EXERCISE OBJECTIVE:
Put the text from these rows into a numbered list, one line per item, skipping any blank lines. Leave the pictures out of your answer.

───── MATERIALS PROVIDED ─────

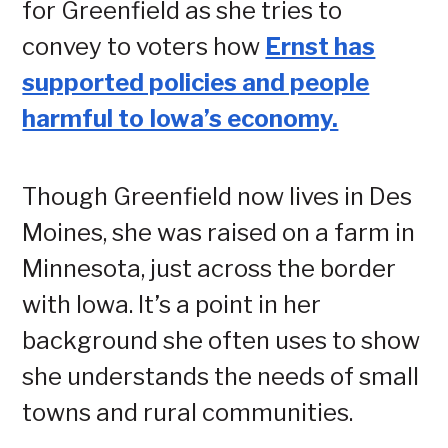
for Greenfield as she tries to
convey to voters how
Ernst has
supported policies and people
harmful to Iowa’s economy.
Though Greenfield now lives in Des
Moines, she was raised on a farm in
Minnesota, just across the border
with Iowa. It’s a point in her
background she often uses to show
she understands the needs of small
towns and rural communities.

─────

SOLUTION TO THE PROBLEM:
1. for Greenfield as she tries to
2. convey to voters how
3. Ernst has
4. supported policies and people
5. harmful to Iowa’s economy.
6. Though Greenfield now lives in Des
7. Moines, she was raised on a farm in
8. Minnesota, just across the border
9. with Iowa. It’s a point in her
10. background she often uses to show
11. she understands the needs of small
12. towns and rural communities.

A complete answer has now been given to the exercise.